Content starts

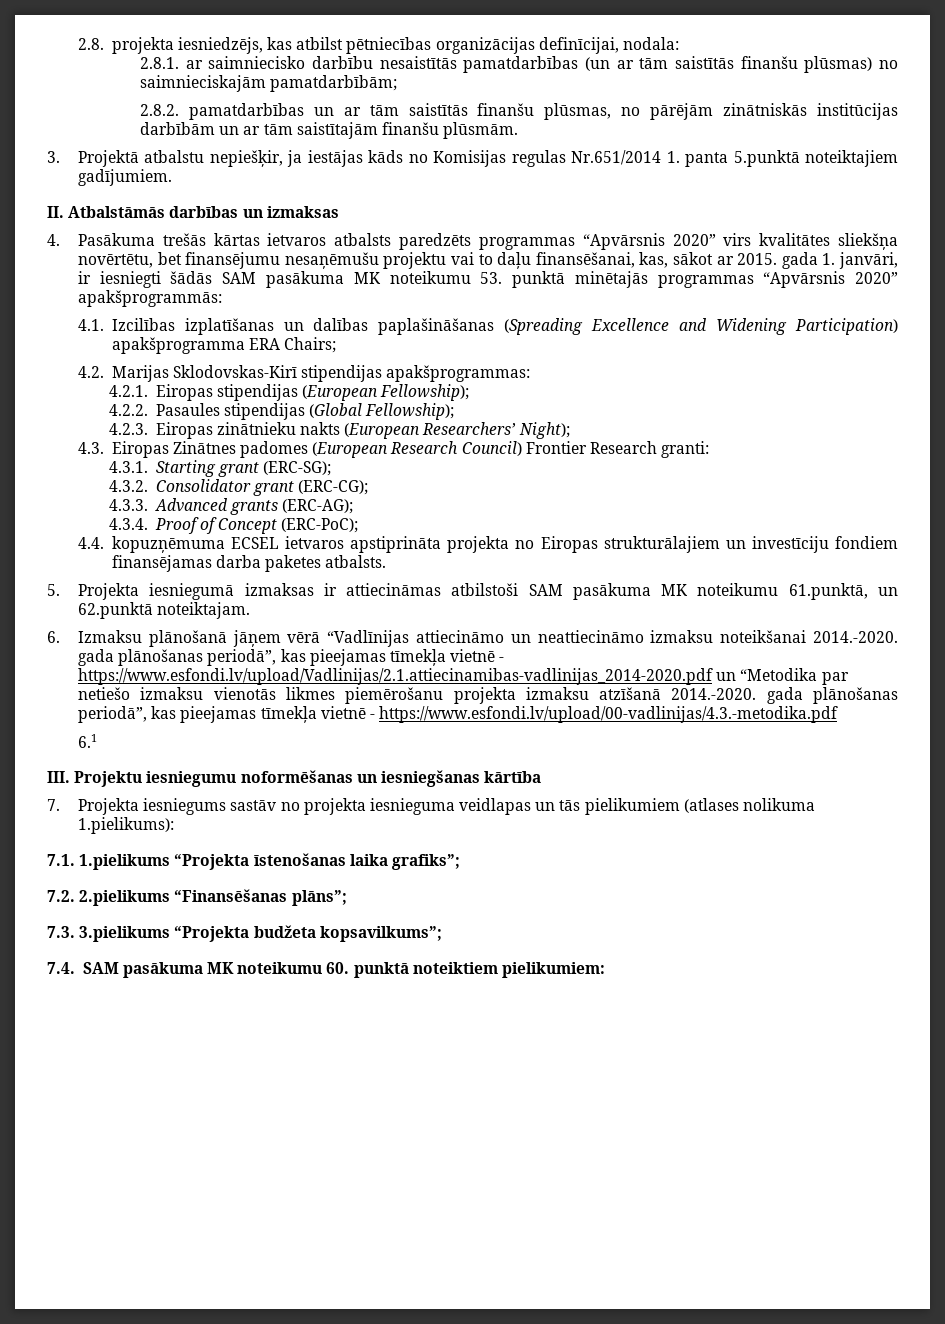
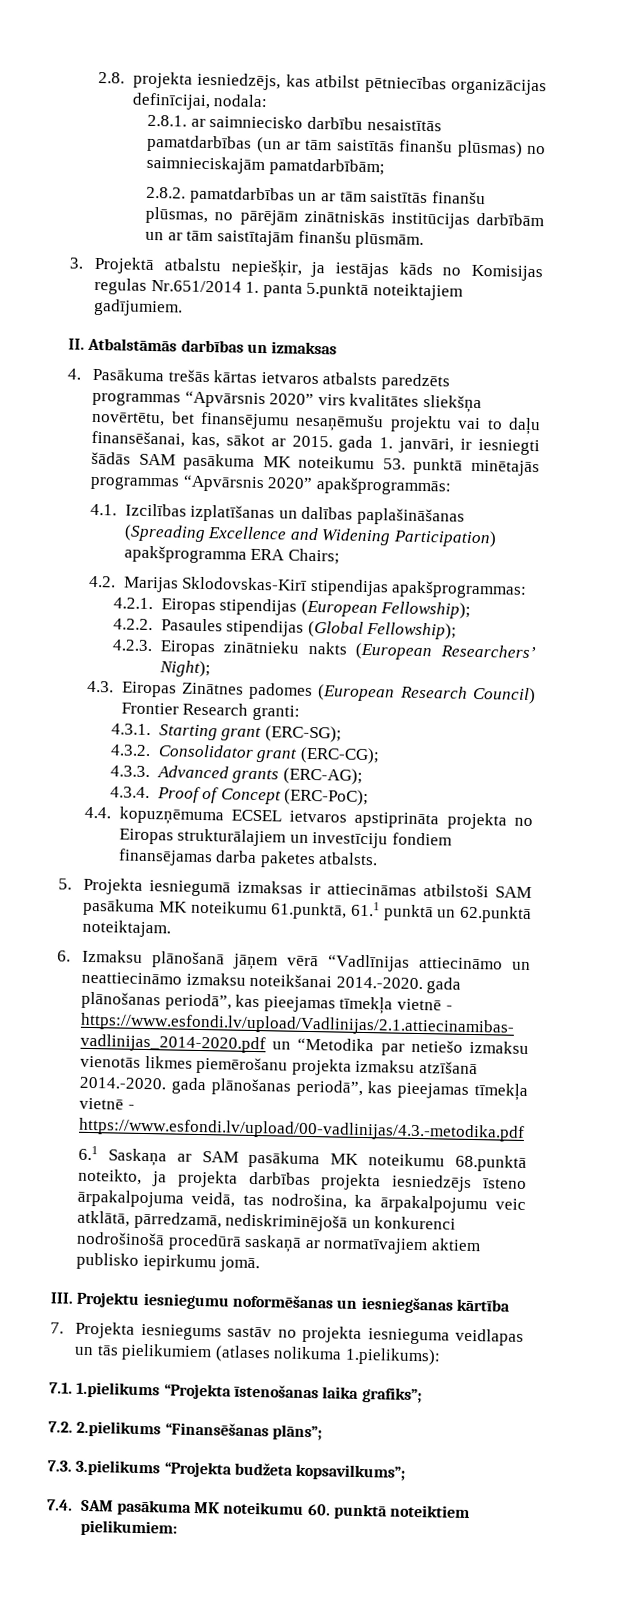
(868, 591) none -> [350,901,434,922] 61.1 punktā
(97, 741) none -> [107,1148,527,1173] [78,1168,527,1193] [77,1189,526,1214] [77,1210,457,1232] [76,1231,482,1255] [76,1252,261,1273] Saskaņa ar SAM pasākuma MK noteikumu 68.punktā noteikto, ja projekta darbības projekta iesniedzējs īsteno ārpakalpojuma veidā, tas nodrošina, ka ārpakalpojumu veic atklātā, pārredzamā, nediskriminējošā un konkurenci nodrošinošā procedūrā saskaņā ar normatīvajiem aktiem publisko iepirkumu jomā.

Content ends
Content starts

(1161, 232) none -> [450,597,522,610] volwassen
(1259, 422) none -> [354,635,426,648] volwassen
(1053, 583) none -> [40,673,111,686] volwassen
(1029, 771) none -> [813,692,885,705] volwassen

Content ends

Read each line of the material, and wherever the word "volwassen" turns up, copy that line.

(1161, 232) none -> [450,597,522,610] volwassen
(1259, 422) none -> [354,635,426,648] volwassen
(1053, 583) none -> [40,673,111,686] volwassen
(1029, 771) none -> [813,692,885,705] volwassen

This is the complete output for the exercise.